Association of Mid-Life Changes in Body Size, Body Composition and Obesity Status with the Menopausal Transition.

Author information

1
Department of Epidemiology, School of Public Health, University of Michigan, Ann Arbor, MI 48109, USA. ckarvone@umich.edu.
2
Departments of Medicine and Obstetrics & Gynecology, University of Michigan, Ann Arbor, MI 48109, USA. cathkim@umich.edu.

Abstract

The mid-life period is a critical window for increases in body weight and changes in body composition. In this review, we summarize the clinical experience of the menopausal transition by obesity status, and examine the evidence regarding the menopausal transition and reproductive hormones effects on body weight, body composition, or fat distribution.

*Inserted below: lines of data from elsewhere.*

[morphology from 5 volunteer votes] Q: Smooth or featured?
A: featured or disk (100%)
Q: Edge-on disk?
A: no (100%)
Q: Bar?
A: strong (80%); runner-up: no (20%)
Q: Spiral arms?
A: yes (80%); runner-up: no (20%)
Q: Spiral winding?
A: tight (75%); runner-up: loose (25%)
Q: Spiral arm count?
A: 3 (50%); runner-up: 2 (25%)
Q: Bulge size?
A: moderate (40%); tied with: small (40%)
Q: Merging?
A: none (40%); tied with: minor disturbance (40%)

Mid-life obesity is associated with a different menopausal experience including associations with menstrual cycle length prior to the final menstrual period (FMP), age at the FMP, and higher prevalence of vasomotor symptoms. The menopausal transition is associated with weight gain and increased central body fat distribution; the majority of evidence suggests that changes in weight are due to chronological aging whereas changes in body composition and fat distribution are primarily due to ovarian aging. Continuous and regular physical activity during mid-life may be an efficacious strategy to counteract the age-related and menopause-related changes in resting energy expenditure and to prevent weight gain and abdominal adiposity deposition.

KEYWORDS:

body composition; menopause; obesity; weight; women

Conflict of interest statement

The authors declare no conflict of interest. The sponsors had no role in the design of the study, in the writing of the manuscript, or in the decision to publish the results.